= Beiji qianjin yaofang =

Book by Sun Simiao

Cover of a printed edition of Beiji qianjin yaofang

Pages of a printed edition

Beiji qianjin yaofang (備急千金要方 (备急千金要方, Bèijí qiānjīn yàofāng)), (Note: Also referred to as Qianjin yaofang (千金要方) or Qianjin fang (千金方).) literally Essential Formulas Worth a Thousand in Gold for Emergencies, is a Chinese medical text by Tang-dynasty physician Sun Simiao, first published in 652. A sequel was published in 682.

==Contents==
Comprising thirty juan or scrolls, the text is primarily focused on medical disorders and their remedies. The introduction discusses medical diagnosis and treatment, while laying out a moral code for physicians. The remaining twenty-nine juan pertain to, among other things, gynaecology; "wind-induced disorders"; diseases experienced by women and children; "disorders of the seven orifices"; disorders of qi; "cold damage disorders"; "wasting thirst" and hemorrhoids; detoxification; acupuncture and moxibustion.

Authorities cited in the text include Bian Que, Hua Tuo, Wang Shuhe, and Zhang Zhongjing. Uncharacteristically for medical texts of the time, Beiji qianjin yaofang also contains twenty-five case histories.

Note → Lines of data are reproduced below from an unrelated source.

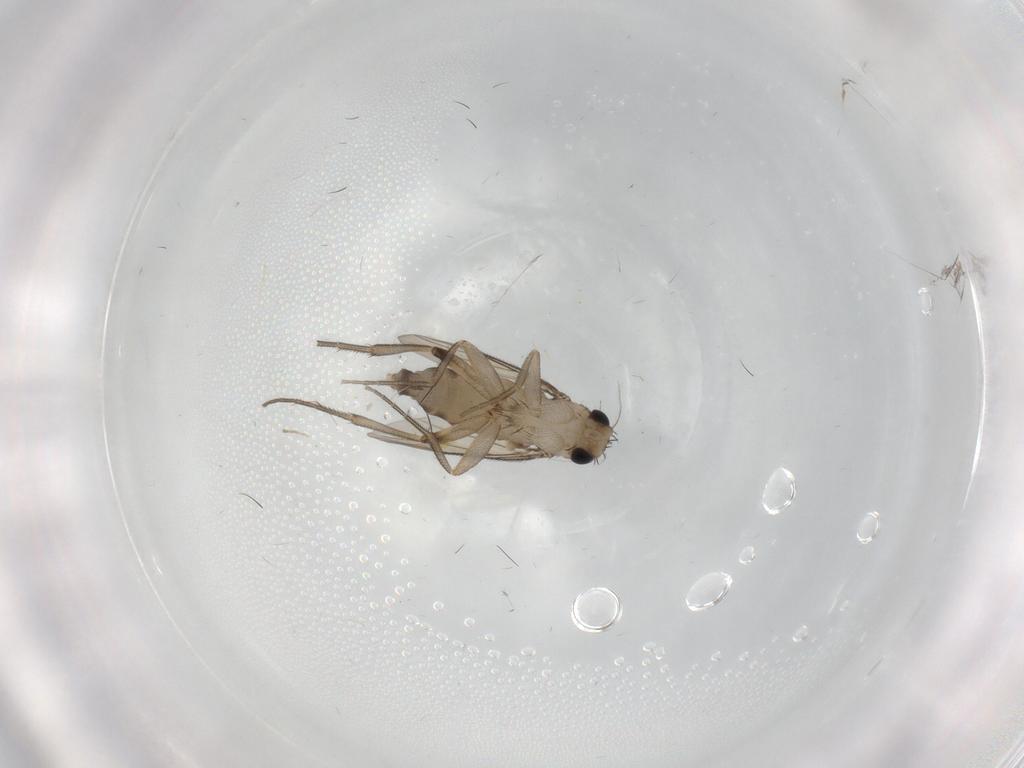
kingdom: Animalia
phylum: Arthropoda
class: Insecta
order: Diptera
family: Phoridae
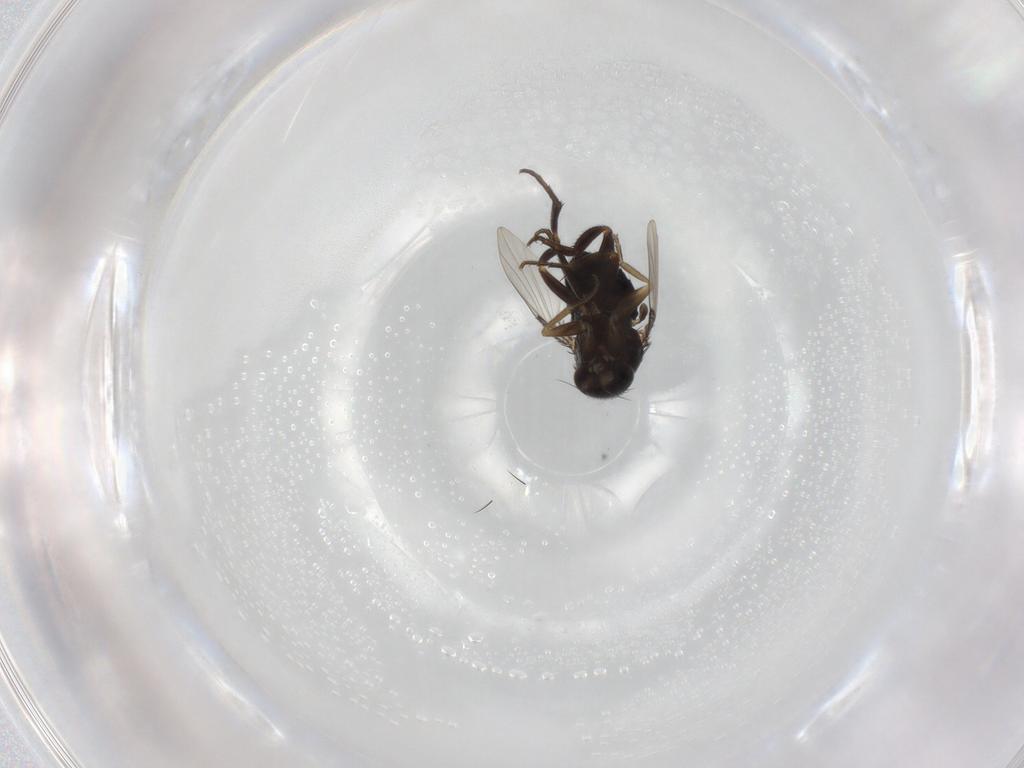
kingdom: Animalia
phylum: Arthropoda
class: Insecta
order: Diptera
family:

According to the Zhongyao xueshi (中藥學史), the text has some 3,500 remedies, some of which involve a single drug, whereas others call for as many as sixty-four ingredients, most commonly ginseng, which is contained in 445 remedies. For instance, a certain "White Vetch Pill" that "triggers pregnancy" contains seventeen ingredients mixed with honey, including white vetch; ginseng; angelica; southern asarum; asarum; bull dodder; achyranthes; magnolia bark; pinellia; adenophora; dried ginger; infected silkworm; gentian; Sichuan pepper; aconite; saposhnikovia; and purple aster. Many of the remedies end with warnings such as "Do not transmit it even for a thousand in gold" and "Keep it secret".

==Authorship==
Beiji qianjin yaofang was written by Sun Simiao, one of the most renowned physicians in Chinese history. In the text's preface, Sun explains his motivations behind compiling thousands of remedies:

I find that all formula books are massive volumes. If one suddenly encounters an emergency, it is very hard to seek the remedy. By the time the formula is acquired, the illness has already become incurable. Alas! I agonize over the calamity of untimely death and lament the follies caused by crude learning. I then widely gathered various classics. I deleted the complicated formulas and made sure to keep the simple ones, thereby producing one book of Essential Formulas Worth a Thousand in Gold for Emergencies.

==Publication history==
The text was completed and first published in 652. A sequel, titled Qianjin yifang (千金翼方; literally Supplement to Formulas Worth a Thousand in Gold), was published in 682. Beiji qianjin yaofang and its sequel were reedited in the Song dynasty by civil servant Lin Yi (林億) and his colleagues at the Jiaozheng yishu ju (校正醫書局; literally Bureau for Editing Medical Texts); both texts were republished in 1066.